*Exercise data*:
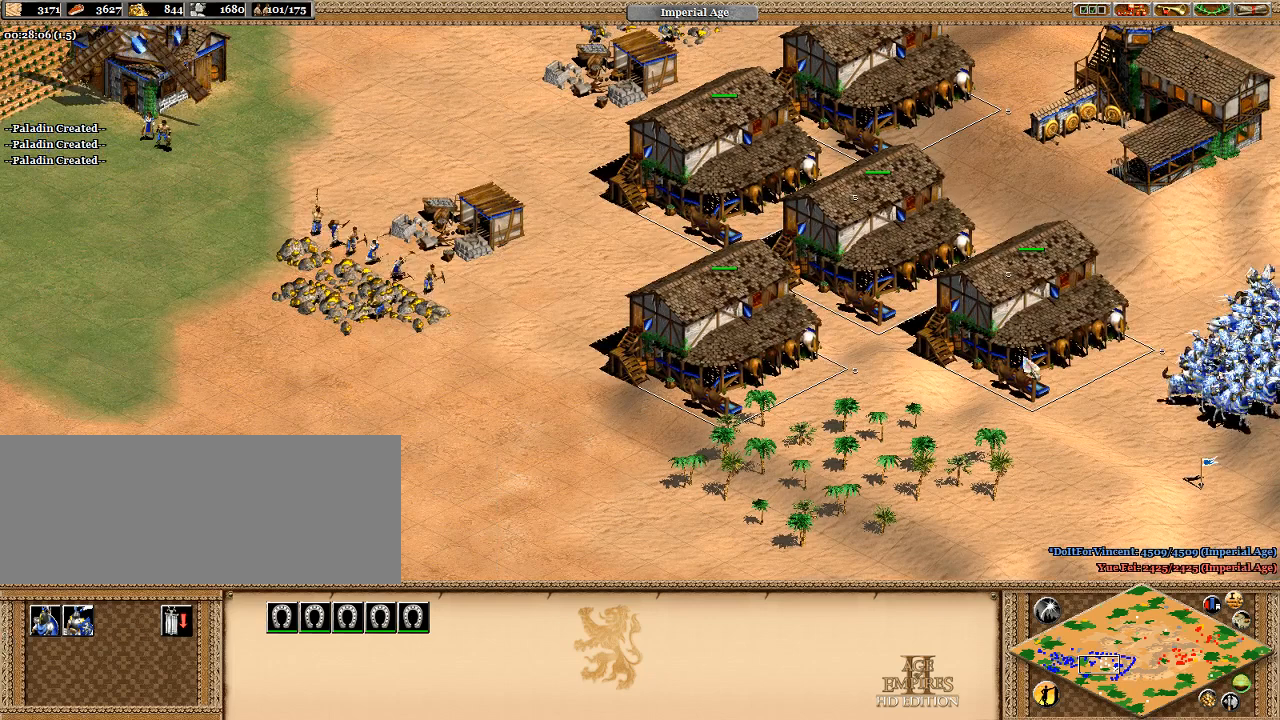
{"keys": [], "events": []}
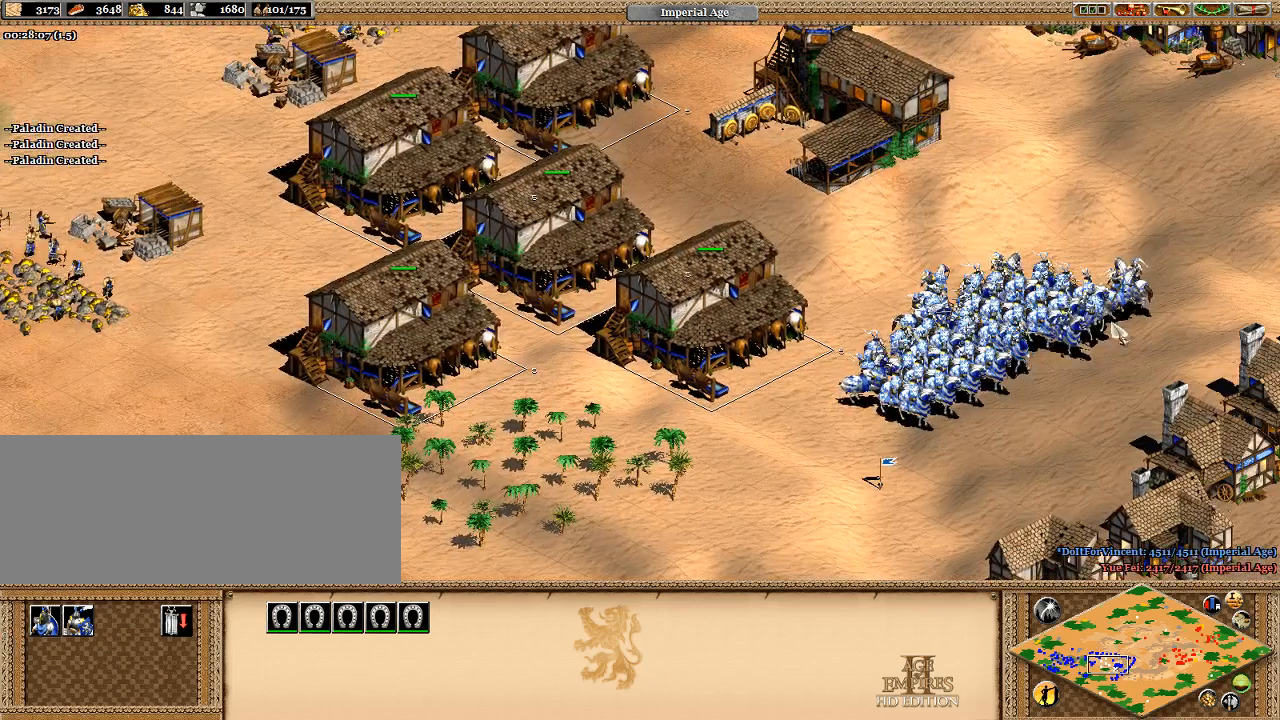
{"keys": [], "events": []}
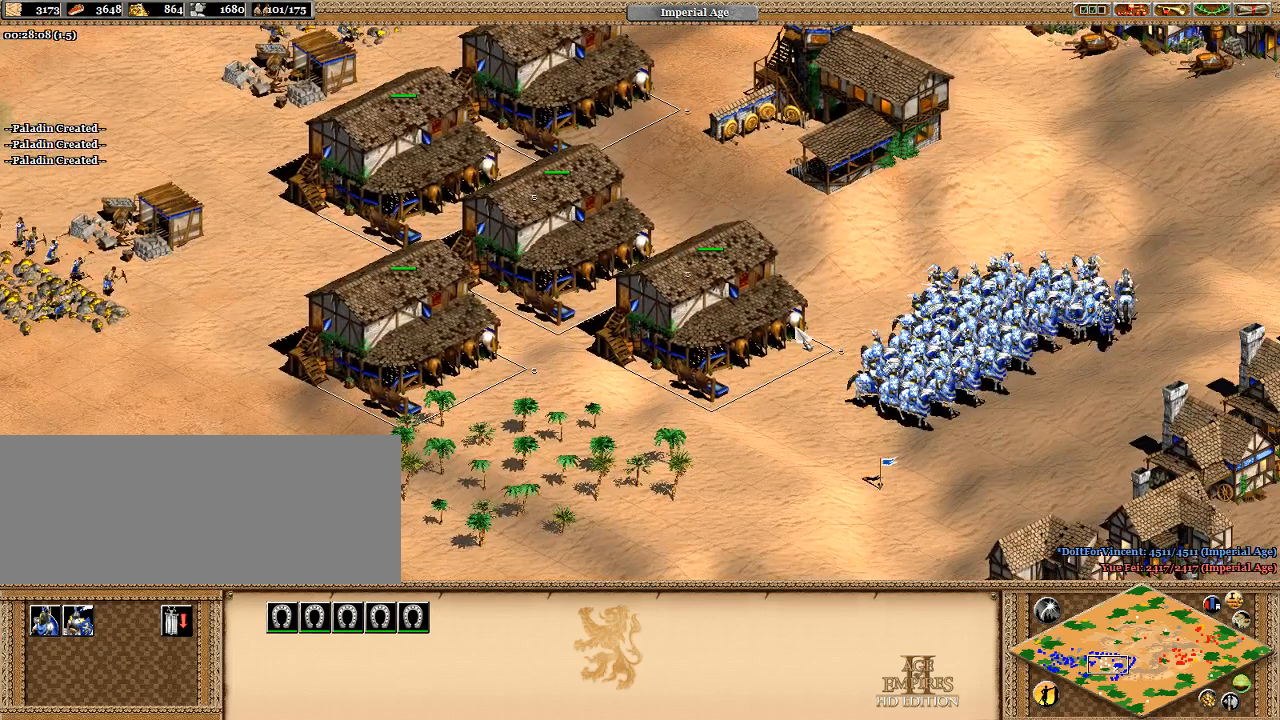
{"keys": [], "events": []}
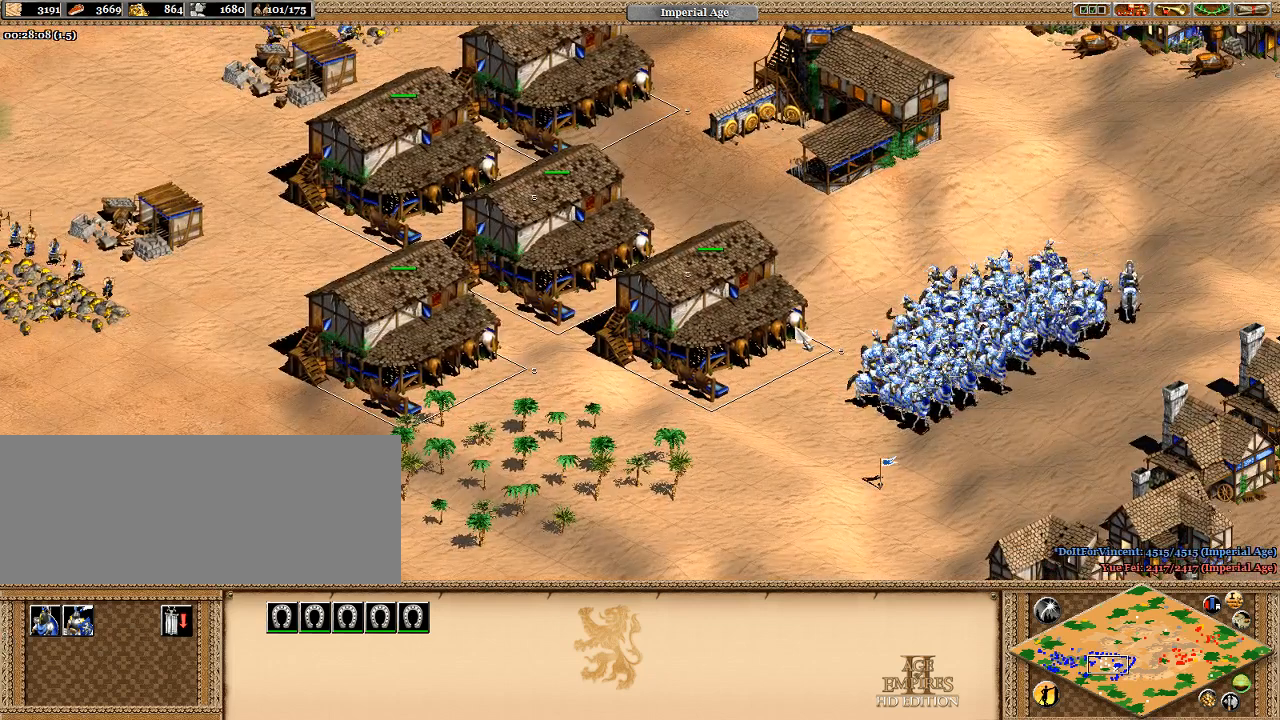
{"keys": [], "events": []}
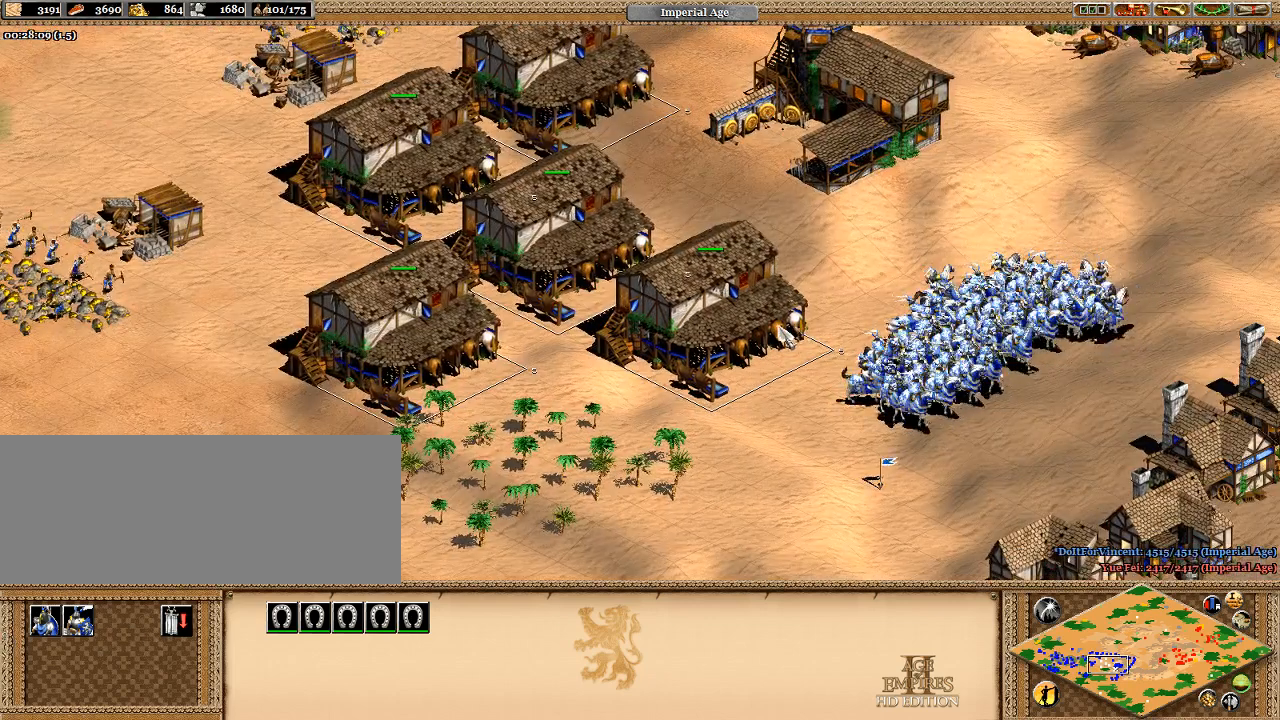
{"keys": ["shift_l"], "events": [[400, "shift_l", "down"]]}
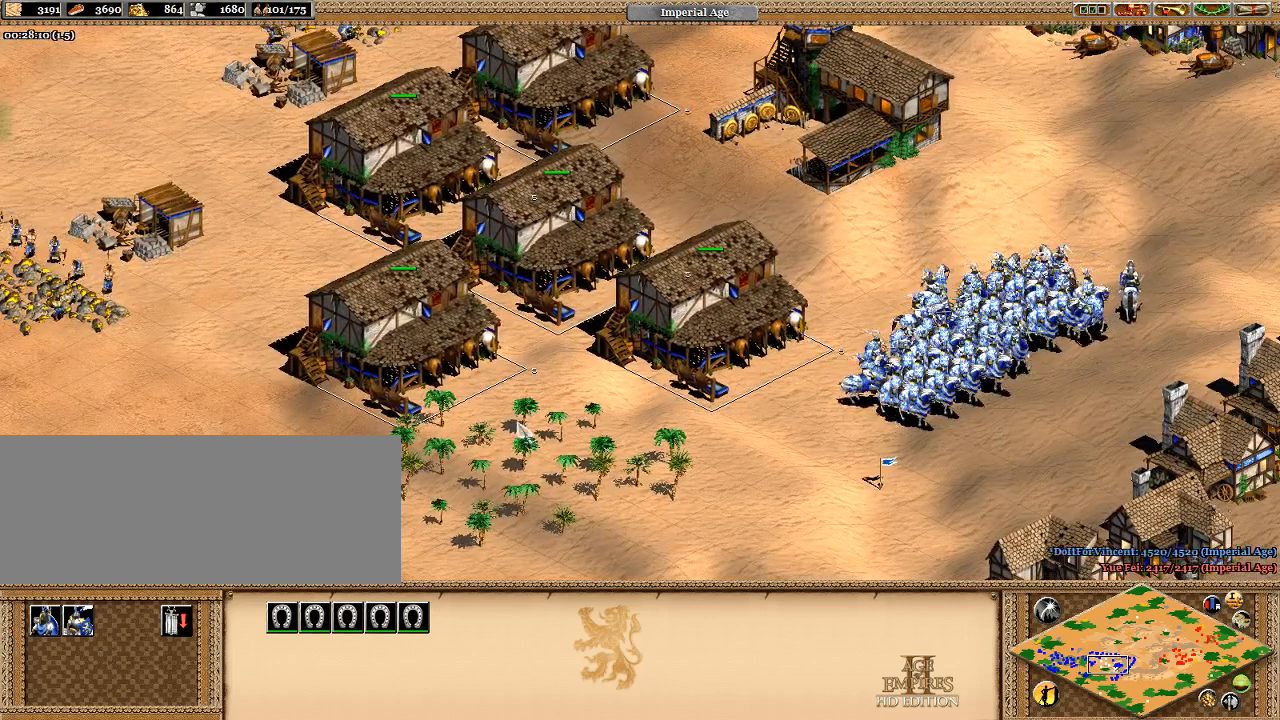
{"keys": ["shift_l"], "events": []}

*Your assignment*: Give the listing again in full, exactly as it is, but without its images.

*Result of the task*:
{"keys": [], "events": []}
{"keys": [], "events": []}
{"keys": [], "events": []}
{"keys": [], "events": []}
{"keys": ["shift_l"], "events": [[400, "shift_l", "down"]]}
{"keys": ["shift_l"], "events": []}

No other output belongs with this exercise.